Şemâil-i şerîfe her ne niyetle kırk gün okunsa, okuyanın
murâdı hâsıl olur.
Şemâil-i şerîfeyi ölümünden sonra kefenine koyduran kişi
kabir azâbı görmez, yetmiş melek ona duâ ve istiğfâr eder.”
Kaynaklar: Ârif-i Rabbânî Veliyy-i Samedâni Fethullâh
el-Bennâni, Fethullâh fî Mevlid-i Hayr-i Halkillâh, sh:15-19; Tirmizî, Şemâilü’n-Nebî,
no:3638, sh:38; İbnü’l-Esîr, Üsdü’l-Gābe, no:5404, 4/169, Beyhakî, Delâilü’n-Nübüvve,
1/285
KAZASKER MUSTAFA İZZET EFENDİ VE HAZIRLADIĞI HİLYE-İ ŞERÎF
Geçmişten günümüze çeşitli ebatlarda hazırlanan hilye-i
şerîfin büyük ebatlı levha yazımını, muhtelif boyutlarda 200 kadar hilye
yazdığı belirtilen Kazasker Mustafa İzzet Efendi (v. 1293/1876) başlatmıştır.

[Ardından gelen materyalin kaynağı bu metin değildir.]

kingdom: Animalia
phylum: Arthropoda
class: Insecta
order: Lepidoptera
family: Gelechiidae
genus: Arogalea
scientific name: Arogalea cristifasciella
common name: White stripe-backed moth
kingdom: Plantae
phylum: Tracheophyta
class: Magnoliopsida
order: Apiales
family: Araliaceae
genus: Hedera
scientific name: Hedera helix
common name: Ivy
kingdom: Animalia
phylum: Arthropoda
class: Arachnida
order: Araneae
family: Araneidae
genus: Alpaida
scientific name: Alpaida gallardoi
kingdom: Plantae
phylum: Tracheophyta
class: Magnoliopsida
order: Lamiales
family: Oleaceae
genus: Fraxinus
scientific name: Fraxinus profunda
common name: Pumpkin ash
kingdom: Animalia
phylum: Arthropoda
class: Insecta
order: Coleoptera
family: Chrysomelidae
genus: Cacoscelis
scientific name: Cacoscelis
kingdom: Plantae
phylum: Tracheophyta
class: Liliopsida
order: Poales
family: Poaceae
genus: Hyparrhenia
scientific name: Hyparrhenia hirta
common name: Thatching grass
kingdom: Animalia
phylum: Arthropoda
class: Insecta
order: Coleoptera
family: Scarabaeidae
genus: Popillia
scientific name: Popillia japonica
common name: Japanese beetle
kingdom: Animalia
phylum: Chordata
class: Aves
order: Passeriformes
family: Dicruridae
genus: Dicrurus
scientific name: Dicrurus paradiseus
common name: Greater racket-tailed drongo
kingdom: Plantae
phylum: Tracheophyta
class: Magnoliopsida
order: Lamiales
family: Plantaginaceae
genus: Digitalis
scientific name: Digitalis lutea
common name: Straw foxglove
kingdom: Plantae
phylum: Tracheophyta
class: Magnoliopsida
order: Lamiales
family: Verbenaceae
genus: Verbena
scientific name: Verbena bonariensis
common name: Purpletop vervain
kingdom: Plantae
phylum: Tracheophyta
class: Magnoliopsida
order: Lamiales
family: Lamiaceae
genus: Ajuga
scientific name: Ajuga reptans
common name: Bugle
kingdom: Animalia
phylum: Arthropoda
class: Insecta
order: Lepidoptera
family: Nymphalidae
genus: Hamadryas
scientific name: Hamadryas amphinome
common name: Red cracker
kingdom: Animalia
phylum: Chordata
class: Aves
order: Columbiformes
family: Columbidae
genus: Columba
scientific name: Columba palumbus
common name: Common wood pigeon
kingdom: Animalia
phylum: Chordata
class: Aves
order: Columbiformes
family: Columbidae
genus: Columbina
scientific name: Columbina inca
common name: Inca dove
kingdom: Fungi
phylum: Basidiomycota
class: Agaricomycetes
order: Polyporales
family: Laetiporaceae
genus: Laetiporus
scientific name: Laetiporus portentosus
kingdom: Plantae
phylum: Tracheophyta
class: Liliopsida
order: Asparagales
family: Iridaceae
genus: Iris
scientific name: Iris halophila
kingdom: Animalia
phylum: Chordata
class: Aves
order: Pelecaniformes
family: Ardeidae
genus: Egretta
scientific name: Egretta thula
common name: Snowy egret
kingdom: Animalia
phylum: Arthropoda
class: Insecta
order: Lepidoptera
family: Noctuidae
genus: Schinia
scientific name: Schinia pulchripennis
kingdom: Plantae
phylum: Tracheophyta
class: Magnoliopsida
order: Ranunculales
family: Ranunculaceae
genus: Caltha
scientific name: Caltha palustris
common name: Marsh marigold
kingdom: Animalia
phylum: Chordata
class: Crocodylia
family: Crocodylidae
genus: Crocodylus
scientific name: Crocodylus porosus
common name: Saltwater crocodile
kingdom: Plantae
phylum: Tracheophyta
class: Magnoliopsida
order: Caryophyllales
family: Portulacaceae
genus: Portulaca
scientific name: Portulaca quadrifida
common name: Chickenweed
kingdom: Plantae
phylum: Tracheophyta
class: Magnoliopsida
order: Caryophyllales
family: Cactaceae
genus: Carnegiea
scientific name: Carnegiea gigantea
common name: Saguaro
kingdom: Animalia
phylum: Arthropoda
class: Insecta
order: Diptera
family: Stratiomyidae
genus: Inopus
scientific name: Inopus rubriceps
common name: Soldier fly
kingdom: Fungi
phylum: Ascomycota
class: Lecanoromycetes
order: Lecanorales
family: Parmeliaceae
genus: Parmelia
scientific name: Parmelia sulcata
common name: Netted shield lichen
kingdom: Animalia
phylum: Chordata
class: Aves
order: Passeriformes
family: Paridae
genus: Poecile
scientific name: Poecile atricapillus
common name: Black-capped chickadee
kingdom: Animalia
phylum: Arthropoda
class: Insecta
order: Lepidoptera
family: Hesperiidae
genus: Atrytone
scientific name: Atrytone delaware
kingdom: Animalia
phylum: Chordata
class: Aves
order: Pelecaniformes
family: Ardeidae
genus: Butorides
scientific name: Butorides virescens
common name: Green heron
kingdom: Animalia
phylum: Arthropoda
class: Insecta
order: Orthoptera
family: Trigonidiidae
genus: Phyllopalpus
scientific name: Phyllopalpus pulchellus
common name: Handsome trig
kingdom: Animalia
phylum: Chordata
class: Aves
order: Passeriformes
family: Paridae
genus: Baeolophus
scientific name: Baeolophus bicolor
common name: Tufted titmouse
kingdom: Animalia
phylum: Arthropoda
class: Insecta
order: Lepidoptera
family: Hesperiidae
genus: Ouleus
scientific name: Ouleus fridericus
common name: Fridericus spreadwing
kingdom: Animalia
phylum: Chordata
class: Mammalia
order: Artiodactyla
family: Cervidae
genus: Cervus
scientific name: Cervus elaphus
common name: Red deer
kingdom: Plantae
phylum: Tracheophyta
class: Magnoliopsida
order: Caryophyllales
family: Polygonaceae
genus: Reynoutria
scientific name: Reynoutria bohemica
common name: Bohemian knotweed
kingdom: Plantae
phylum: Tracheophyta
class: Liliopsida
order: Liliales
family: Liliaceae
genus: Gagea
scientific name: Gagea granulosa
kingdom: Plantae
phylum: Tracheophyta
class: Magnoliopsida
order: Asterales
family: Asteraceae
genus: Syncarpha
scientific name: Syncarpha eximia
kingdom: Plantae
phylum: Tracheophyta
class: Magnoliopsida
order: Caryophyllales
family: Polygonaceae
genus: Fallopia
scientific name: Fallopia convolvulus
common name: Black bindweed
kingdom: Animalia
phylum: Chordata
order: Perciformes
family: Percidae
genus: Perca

19. asırda yaşayan Kazasker Mustafa İzzet Efendi, devlet idaresinde gösterdiği
muhtelif başarıların ve İslâmî ilimler alanında selâtin camilerde hatipliğin
yanında ifa ettiği pek çok hizmetinin yanı sıra, hat alanının da önde gelen
şahsiyetlerinden biri olarak adını tarihe yazdırmış mühim bir şahsiyettir. 15
Kasım 1876’da vefat eden büyük hattat, Tophane’deki Kadirîhâne Tekkesi’nin
hazîresinde medfundur.
Kazasker Mustafa İzzet Efendi’nin, Hazreti Ali’nin rivâyetini
esas alarak “sülüs nesih” hattıyla hazırladığı hilye-i şerîf, tıpkıbasım
yöntemiyle hazırlanmış ve teberrük vesilesi olarak İsmailağa Yayınevi
tarafından ilgililerin istifadesine sunulmuştur.